_EXERCISE PASSAGE_.
((
Schedule 13D

UNITED STATES

SECURITIES AND EXCHANGE COMMISSION

Washington, D.C. 20549

 

SCHEDULE 13D

 

Under the Securities Exchange Act of 1934

 

 

 

NEUROGEN CORPORATION

(Name of Issuer)

 

 

Common Stock, $0.025 par value per share

(Title of Class of Securities)

 

 

6412E106

(CUSIP Number)

 

 

Charles Berkman

Ligand Pharmaceuticals Incorporated

10275 Science Center Drive

San Diego, CA 92121

(858) 550-7835

(Name, Address and Telephone Number of Person Authorized to Receive Notices and Communications)

 

 

Copy to: Hayden Trubitt

Stradling Yocca Carlson & Rauth

4365 Executive Drive, Suite 1500

San Diego, CA 92121

(858) 926-3000

August 23, 2009

(Date of Event Which Requires Filing of this Statement)
))
_DATASET ENTRIES_.
((
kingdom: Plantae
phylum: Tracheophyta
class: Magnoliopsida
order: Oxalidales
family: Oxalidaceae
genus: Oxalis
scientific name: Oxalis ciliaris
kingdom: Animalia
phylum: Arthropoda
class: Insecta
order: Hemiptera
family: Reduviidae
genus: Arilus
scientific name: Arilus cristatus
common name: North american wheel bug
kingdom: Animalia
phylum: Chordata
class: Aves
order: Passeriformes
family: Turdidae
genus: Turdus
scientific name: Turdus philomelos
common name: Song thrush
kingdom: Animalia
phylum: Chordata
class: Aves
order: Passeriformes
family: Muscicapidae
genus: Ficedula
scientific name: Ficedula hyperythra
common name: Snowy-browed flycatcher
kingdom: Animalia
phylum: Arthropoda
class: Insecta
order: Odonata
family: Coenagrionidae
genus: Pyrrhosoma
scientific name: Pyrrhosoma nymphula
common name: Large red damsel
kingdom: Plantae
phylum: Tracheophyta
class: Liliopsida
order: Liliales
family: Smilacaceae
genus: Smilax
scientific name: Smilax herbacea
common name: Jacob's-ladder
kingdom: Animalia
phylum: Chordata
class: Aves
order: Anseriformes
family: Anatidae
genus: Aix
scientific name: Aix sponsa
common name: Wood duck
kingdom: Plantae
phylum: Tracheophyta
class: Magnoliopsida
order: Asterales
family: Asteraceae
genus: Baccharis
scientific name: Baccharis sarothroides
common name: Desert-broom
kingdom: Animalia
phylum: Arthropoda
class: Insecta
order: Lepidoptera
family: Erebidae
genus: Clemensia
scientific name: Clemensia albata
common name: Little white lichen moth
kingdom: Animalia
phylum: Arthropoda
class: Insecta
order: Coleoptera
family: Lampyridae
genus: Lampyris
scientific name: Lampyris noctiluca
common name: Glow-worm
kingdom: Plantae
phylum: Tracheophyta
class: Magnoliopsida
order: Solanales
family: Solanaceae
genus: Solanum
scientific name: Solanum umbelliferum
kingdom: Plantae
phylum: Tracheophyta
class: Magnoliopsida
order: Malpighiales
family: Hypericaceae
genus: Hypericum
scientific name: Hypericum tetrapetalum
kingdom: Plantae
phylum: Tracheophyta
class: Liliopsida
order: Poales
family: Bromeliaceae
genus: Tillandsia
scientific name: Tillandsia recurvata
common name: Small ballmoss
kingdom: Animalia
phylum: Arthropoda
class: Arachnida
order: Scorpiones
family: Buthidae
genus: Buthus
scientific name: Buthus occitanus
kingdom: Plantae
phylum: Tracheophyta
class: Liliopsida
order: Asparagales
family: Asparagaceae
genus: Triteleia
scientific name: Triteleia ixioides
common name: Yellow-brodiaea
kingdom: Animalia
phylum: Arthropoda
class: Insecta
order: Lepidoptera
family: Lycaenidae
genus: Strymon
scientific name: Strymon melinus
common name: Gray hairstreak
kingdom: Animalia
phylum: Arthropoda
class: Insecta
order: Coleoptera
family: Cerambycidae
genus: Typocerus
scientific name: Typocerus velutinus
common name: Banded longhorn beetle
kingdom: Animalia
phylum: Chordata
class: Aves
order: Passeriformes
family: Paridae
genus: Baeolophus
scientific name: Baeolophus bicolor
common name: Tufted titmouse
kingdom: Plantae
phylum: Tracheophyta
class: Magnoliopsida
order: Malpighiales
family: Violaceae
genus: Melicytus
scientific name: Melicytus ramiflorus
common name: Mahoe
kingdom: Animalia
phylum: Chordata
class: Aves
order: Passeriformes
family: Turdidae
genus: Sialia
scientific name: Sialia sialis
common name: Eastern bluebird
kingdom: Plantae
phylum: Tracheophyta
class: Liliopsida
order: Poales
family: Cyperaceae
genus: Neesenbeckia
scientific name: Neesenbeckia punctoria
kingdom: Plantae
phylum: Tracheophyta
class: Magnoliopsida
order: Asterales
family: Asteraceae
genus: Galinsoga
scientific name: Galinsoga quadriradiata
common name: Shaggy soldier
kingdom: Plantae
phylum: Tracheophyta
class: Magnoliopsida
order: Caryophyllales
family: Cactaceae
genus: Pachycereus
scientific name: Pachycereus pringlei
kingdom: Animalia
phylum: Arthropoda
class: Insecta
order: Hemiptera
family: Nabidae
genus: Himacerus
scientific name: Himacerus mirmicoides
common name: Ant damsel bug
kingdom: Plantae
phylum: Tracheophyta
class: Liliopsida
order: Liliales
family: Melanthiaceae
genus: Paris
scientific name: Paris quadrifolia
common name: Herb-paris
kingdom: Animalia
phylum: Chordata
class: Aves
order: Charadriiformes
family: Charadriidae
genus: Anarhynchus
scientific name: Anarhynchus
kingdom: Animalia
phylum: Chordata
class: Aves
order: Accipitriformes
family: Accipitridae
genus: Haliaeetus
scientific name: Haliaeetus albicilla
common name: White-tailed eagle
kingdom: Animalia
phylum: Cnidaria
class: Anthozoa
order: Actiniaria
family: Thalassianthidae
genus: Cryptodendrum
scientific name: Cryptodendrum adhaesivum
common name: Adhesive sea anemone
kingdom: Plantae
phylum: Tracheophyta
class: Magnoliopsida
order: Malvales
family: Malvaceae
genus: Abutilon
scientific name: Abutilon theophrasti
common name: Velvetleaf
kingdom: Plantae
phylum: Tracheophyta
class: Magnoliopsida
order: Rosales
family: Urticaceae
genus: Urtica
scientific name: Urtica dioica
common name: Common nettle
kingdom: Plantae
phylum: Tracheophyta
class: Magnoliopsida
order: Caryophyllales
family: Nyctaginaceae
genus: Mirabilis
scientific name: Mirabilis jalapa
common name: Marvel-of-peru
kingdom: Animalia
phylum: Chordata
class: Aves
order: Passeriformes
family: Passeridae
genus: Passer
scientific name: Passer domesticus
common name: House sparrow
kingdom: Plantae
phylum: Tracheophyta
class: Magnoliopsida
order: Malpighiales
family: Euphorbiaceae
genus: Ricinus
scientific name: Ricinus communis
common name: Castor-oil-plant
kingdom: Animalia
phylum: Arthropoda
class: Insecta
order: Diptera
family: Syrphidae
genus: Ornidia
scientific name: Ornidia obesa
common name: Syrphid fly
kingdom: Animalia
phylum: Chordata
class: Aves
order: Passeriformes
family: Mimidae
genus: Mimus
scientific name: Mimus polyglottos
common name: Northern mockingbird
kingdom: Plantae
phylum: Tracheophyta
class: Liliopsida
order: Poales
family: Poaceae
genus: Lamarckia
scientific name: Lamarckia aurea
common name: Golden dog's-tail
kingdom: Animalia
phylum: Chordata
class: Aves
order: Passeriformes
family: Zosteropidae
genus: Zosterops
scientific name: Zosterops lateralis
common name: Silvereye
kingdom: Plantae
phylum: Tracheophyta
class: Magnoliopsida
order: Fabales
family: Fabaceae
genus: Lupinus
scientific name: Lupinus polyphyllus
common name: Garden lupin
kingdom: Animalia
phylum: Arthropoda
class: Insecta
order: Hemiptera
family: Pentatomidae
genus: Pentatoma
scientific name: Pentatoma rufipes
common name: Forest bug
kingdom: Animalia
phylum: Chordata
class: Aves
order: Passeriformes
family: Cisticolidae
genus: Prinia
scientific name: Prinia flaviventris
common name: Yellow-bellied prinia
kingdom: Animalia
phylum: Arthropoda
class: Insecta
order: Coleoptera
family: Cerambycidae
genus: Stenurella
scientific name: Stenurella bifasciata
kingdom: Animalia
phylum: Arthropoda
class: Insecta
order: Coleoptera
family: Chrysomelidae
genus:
))
_WORK TO COMPLETE_.
A. Answer these from the Schedule 13D filing:
(i) Which company is named as the issuer?
(ii) What is the par value per share of the common stock?
(iii) On what date did the event that requires this filing take place?
B. Echo word for word the part of the Schedule 13D filing that opens with the words containing "Charles Berkman" and closes with "Notices and Communications)".

_ANSWERS PER TASK_.
A.
(i) Neurogen Corporation
(ii) $0.025
(iii) August 23, 2009

B.
Charles Berkman

Ligand Pharmaceuticals Incorporated

10275 Science Center Drive

San Diego, CA 92121

(858) 550-7835

(Name, Address and Telephone Number of Person Authorized to Receive Notices and Communications)